B. Dose-Mask Intersection Analysis

• The RTDose volume is resampled to match the CT grid.
• Isodose Volumes: The system generates masks for the 85% and 50% isodose lines ($V_{85\%}$ and $V_{50\%}$).
• Scoring: A "dose-overlap score" is calculated for each organ ($O$) against the isodose volume ($D$):
  $$Score = \frac{V(O \cap D)}{V(D)}$$
  This represents the fraction of the isodose volume occupied by a specific organ.

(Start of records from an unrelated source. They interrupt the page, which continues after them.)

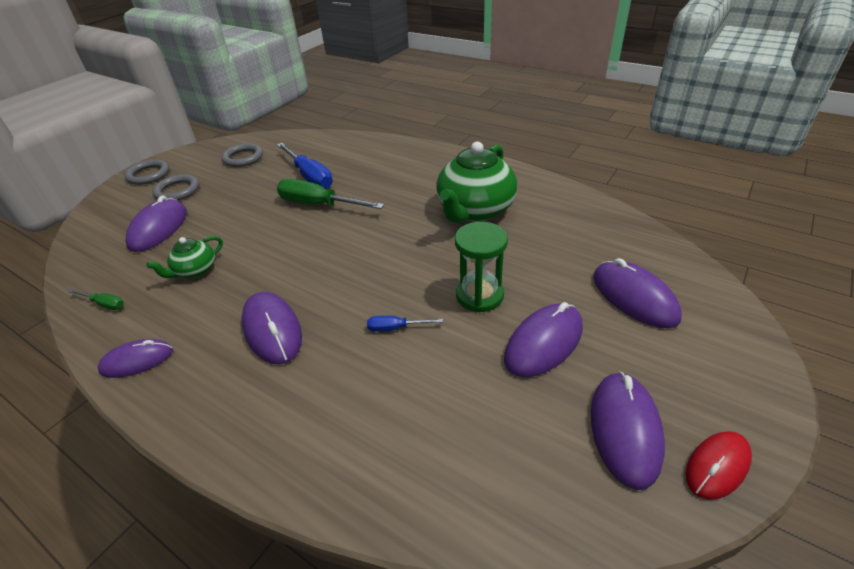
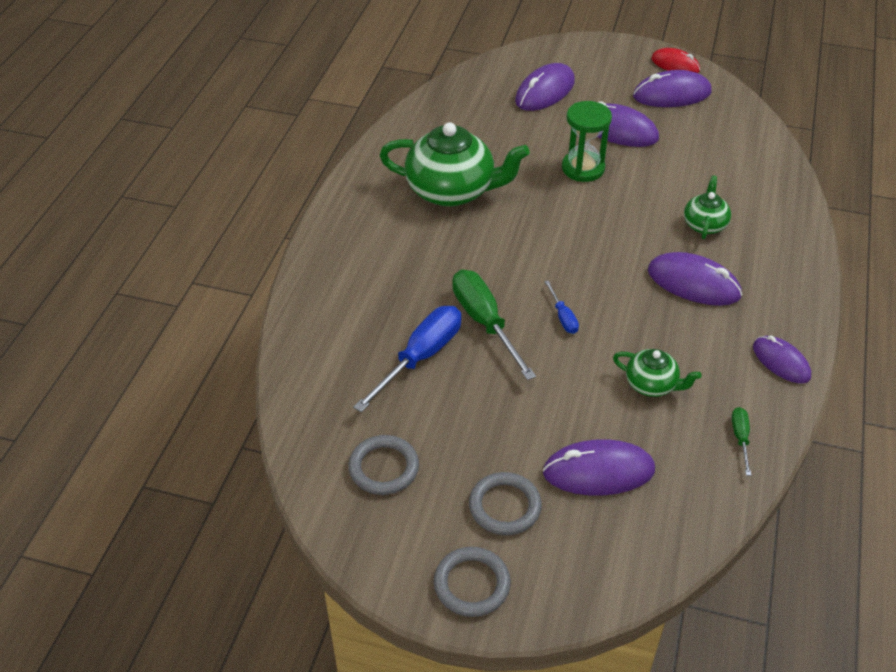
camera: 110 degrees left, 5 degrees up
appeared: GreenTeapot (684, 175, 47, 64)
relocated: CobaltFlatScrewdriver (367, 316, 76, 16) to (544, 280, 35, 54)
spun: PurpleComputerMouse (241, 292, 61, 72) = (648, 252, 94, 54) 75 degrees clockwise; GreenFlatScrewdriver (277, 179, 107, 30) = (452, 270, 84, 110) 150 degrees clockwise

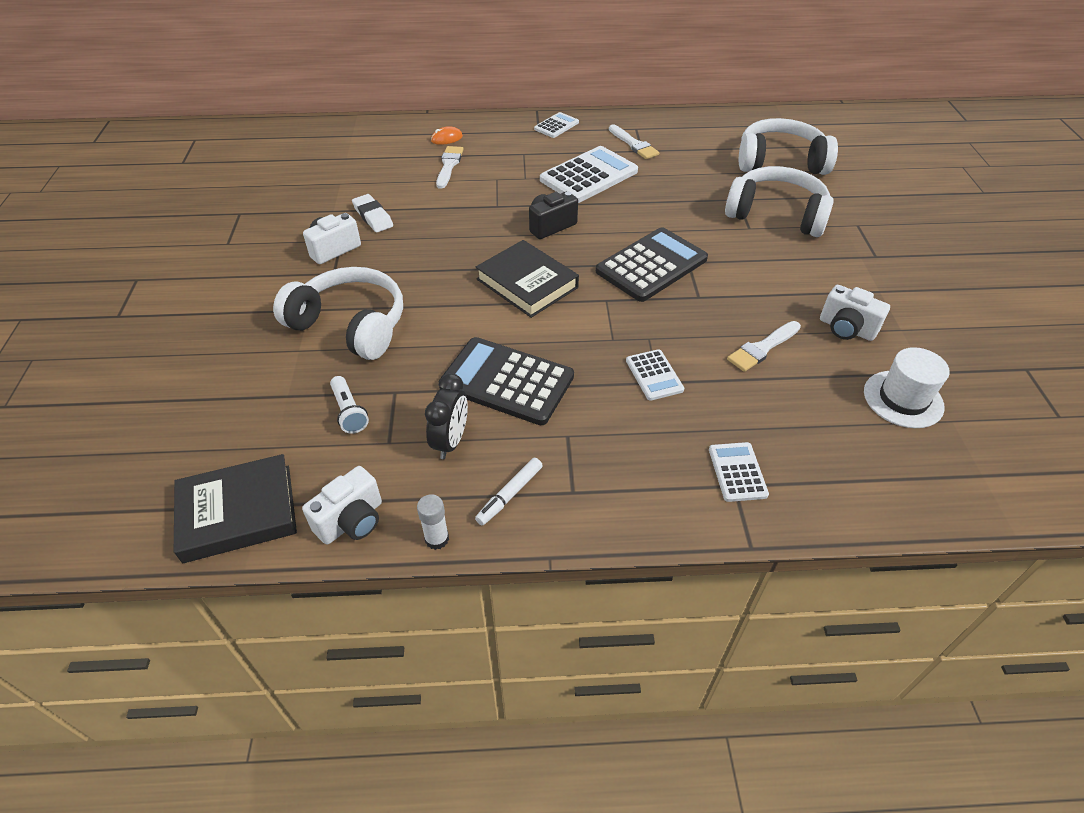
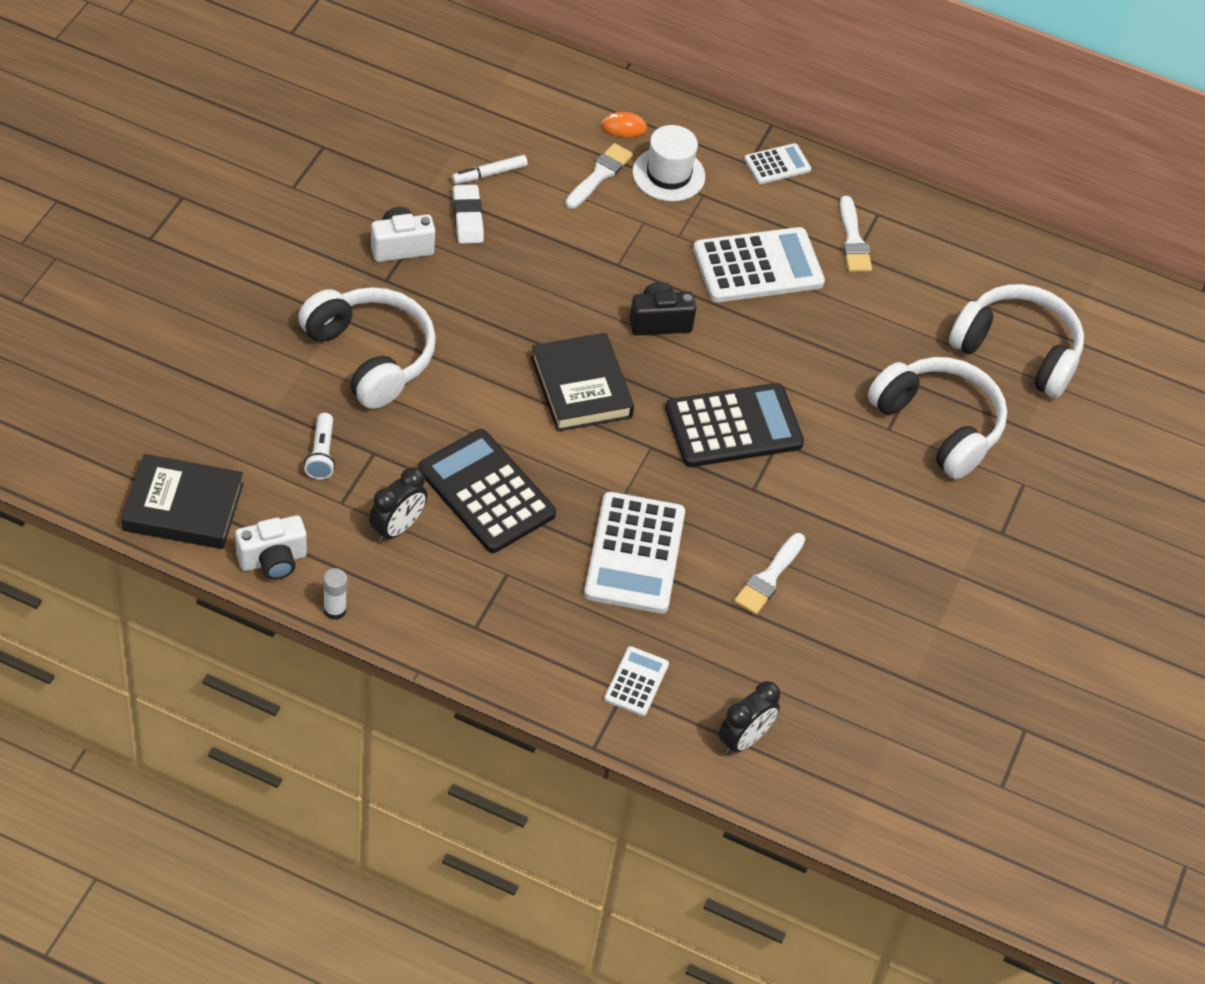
camera: 20 degrees right, 5 degrees up
missing: WhiteCamera (820, 285, 70, 56)
appeared: BlackAlarmClock (718, 681, 62, 74)
relocated: WhiteMarkerPen (475, 458, 68, 67) to (452, 155, 76, 29); WhiteTopHat (864, 347, 86, 81) to (633, 125, 72, 77)
spun: WhitePaintBrush (727, 321, 74, 51) = (734, 533, 71, 82) 45 degrees counterclockwise
size: WhiteCalculator (626, 349, 58, 52) = (584, 492, 101, 122) x1.94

C. Hierarchical Labeling Algorithm

The algorithm assigns labels using a decision tree (Figure 1 in the paper):

1. Primary High-Dose Check: Identifies organs overlapping $V_{85\%}$. Regions are ranked by the highest single-organ overlap score.
2. Special Conditions (Fallbacks):
   • Cranial: If Brain Dice Score > 0.4.
   • Head & Neck: If the Center of Mass (CoM) of $V_{85\%}$ is superior to the C7 vertebra (or Thyroid).
3. Secondary Moderate-Dose Check: If no high-score overlap is found, the analysis repeats using $V_{50\%}$.
4. Proximity Fallback: If no overlap score exceeds 0.50, the label is assigned to the organ axially closest to the $V_{85\%}$ CoM.
5. Termination: If no match is found, no label is assigned to prevent false positives.

3. Key Contributions

• Metadata Independence: The system eliminates reliance on inconsistent text labels by deriving anatomic regions directly from geometric dose-anatomy relationships.
• Scalability: The workflow is designed for high-throughput processing of massive datasets (100k+ patients), running on standard GPU hardware.
• Hierarchical Logic: The algorithm incorporates clinical heuristics (e.g., C7 boundary, Brain Dice thresholds) to handle edge cases where simple overlap metrics might fail.
• Granular Output: It generates JSON files containing per-organ overlap metrics and ranked regional labels, enabling complex downstream queries.

4. Results

The algorithm was validated against a ground truth of 100 consecutive clinical plans labeled by experts using a strict protocol (requiring 5mm dose penetration depth).

• Accuracy Metrics:
  • Exact Accuracy: 91% (Automated labels matched expert labels in both content and order).
  • Top-2 Accuracy: 94% (The correct set of top two regions was identified, regardless of order).
  • Top-1 Accuracy: 95% (The primary treatment site was correctly identified).
• Per-Class Performance:
  • Perfect Top-2 sensitivity and precision for Cranial and Head & Neck.
  • High performance across all regions, with the lowest Top-2 precision observed in Extremity (0.80) due to segmentation ambiguities.
• Error Analysis:
  • No Non-Adjacent Errors: The system never skipped regions (e.g., labeling Abdomen and Head/Neck while skipping Thorax).
  • Discrepancy Causes: Most errors occurred in "borderline" cases (grazing doses) or due to upstream segmentation limitations (e.g., TotalSegmentator failing to segment the anus or distinguish femoral heads from shafts).

5. Significance and Future Work

• Clinical Utility: The 95% Top-1 Accuracy makes the tool highly reliable for querying databases to find cohorts for retrospective studies or AI training (e.g., "Find all Thorax plans").
• Standardization: Provides a reproducible, objective method for data curation that overcomes the variability of human labeling and inconsistent institutional naming conventions.
• Limitations & Future Directions:
  • Segmentation Dependency: Performance is tied to the fidelity of the upstream deep learning models. Future work includes integrating more granular models (e.g., anal canal, mediastinum) and geometric post-processing to fix femoral head segmentation.
  • Dose-Weighted CoM: Future iterations will use a dose-weighted Center of Mass for fallback logic to better reflect the high-dose core rather than geometric volume.
  • Generalizability: Validation on multi-institutional datasets is required to confirm robustness across different planning styles and hardware.

Conclusion: This study presents a scalable, robust solution for automating the curation of radiotherapy big data, shifting the paradigm from text-based reliance to objective, dose-volume-based classification.